▶ Your goal:
Indicate how many lines in the listing below contain the word "made". No other output is permitted.

▶ Provided data:
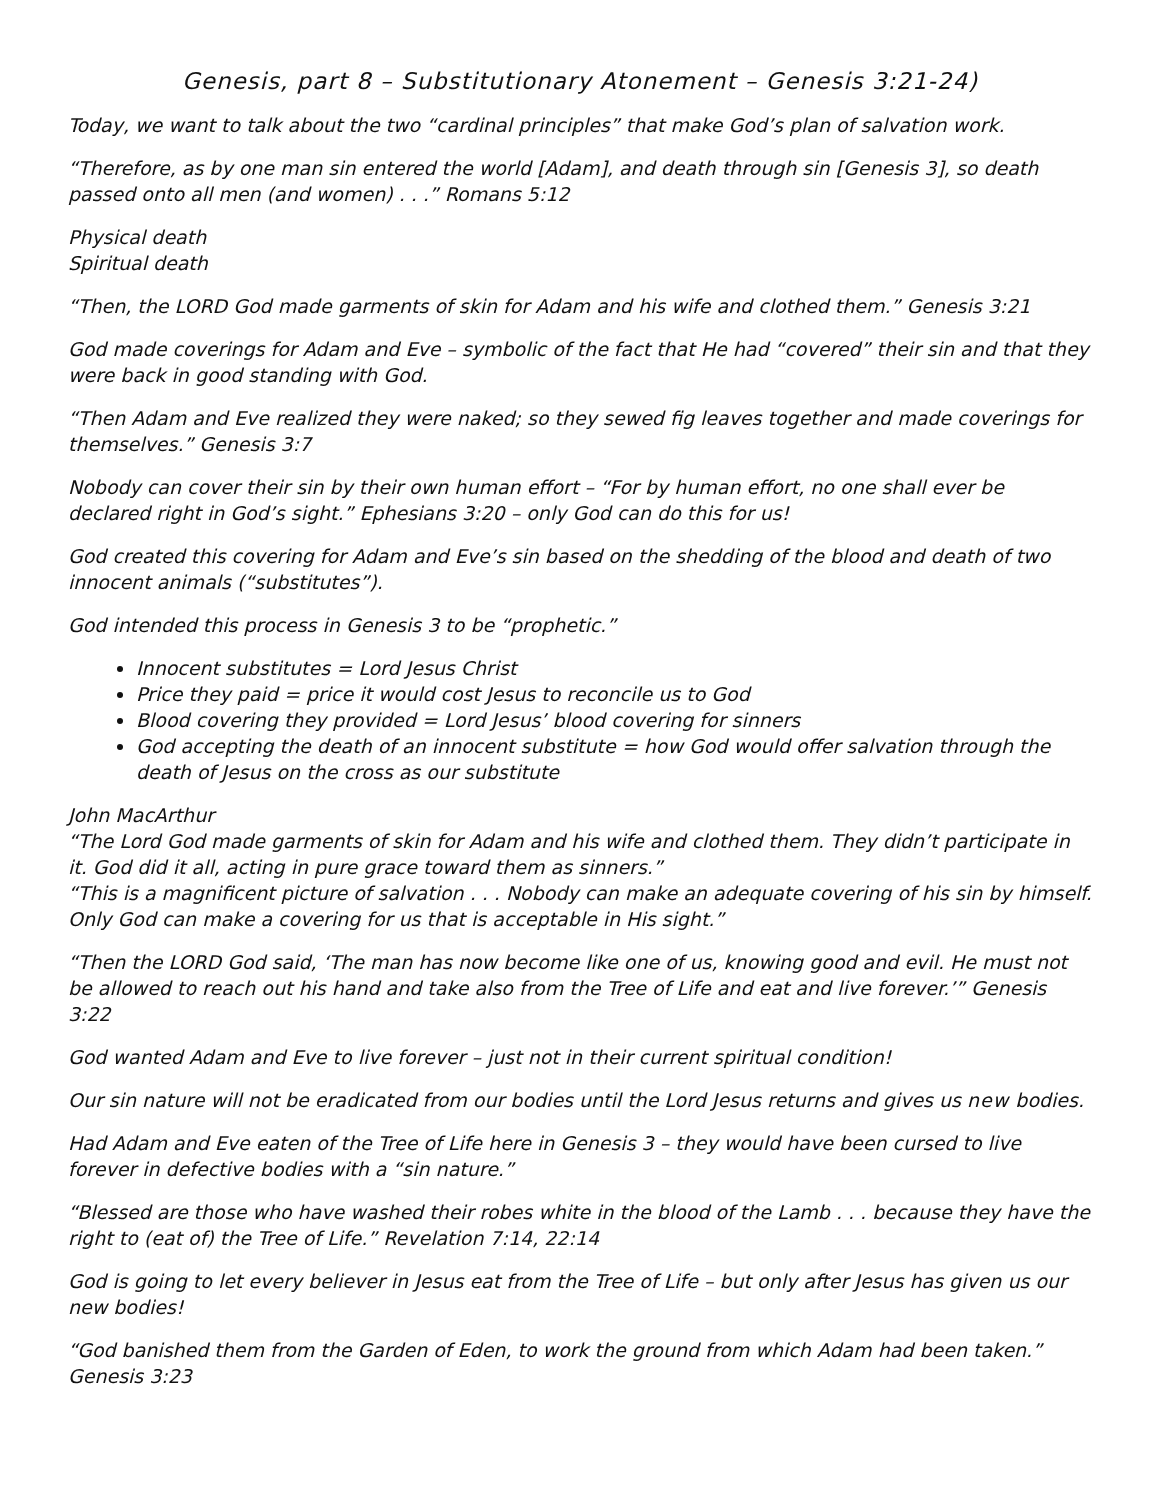Genesis, part 8 – Substitutionary Atonement – Genesis 3:21-24)
Today, we want to talk about the two “cardinal principles” that make God’s plan of salvation work.
“Therefore, as by one man sin entered the world [Adam], and death through sin [Genesis 3], so death passed onto all men (and women) . . .” Romans 5:12
Physical death
Spiritual death
“Then, the LORD God made garments of skin for Adam and his wife and clothed them.” Genesis 3:21
God made coverings for Adam and Eve – symbolic of the fact that He had “covered” their sin and that they were back in good standing with God.
“Then Adam and Eve realized they were naked; so they sewed fig leaves together and made coverings for themselves.” Genesis 3:7
Nobody can cover their sin by their own human effort – “For by human effort, no one shall ever be declared right in God’s sight.” Ephesians 3:20 – only God can do this for us!
God created this covering for Adam and Eve’s sin based on the shedding of the blood and death of two innocent animals (“substitutes”).
God intended this process in Genesis 3 to be “prophetic.”
Innocent substitutes = Lord Jesus Christ
Price they paid = price it would cost Jesus to reconcile us to God
Blood covering they provided = Lord Jesus’ blood covering for sinners
God accepting the death of an innocent substitute = how God would offer salvation through the death of Jesus on the cross as our substitute
John MacArthur
“The Lord God made garments of skin for Adam and his wife and clothed them. They didn’t participate in it. God did it all, acting in pure grace toward them as sinners.”
“This is a magnificent picture of salvation . . . Nobody can make an adequate covering of his sin by himself. Only God can make a covering for us that is acceptable in His sight.”
“Then the LORD God said, ‘The man has now become like one of us, knowing good and evil. He must not be allowed to reach out his hand and take also from the Tree of Life and eat and live forever.’” Genesis 3:22
God wanted Adam and Eve to live forever – just not in their current spiritual condition!
Our sin nature will not be eradicated from our bodies until the Lord Jesus returns and gives us new bodies.
Had Adam and Eve eaten of the Tree of Life here in Genesis 3 – they would have been cursed to live forever in defective bodies with a “sin nature.”
“Blessed are those who have washed their robes white in the blood of the Lamb . . . because they have the right to (eat of) the Tree of Life.” Revelation 7:14, 22:14
God is going to let every believer in Jesus eat from the Tree of Life – but only after Jesus has given us our new bodies!
“God banished them from the Garden of Eden, to work the ground from which Adam had been taken.” Genesis 3:23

▶ Answer to this exercise:
4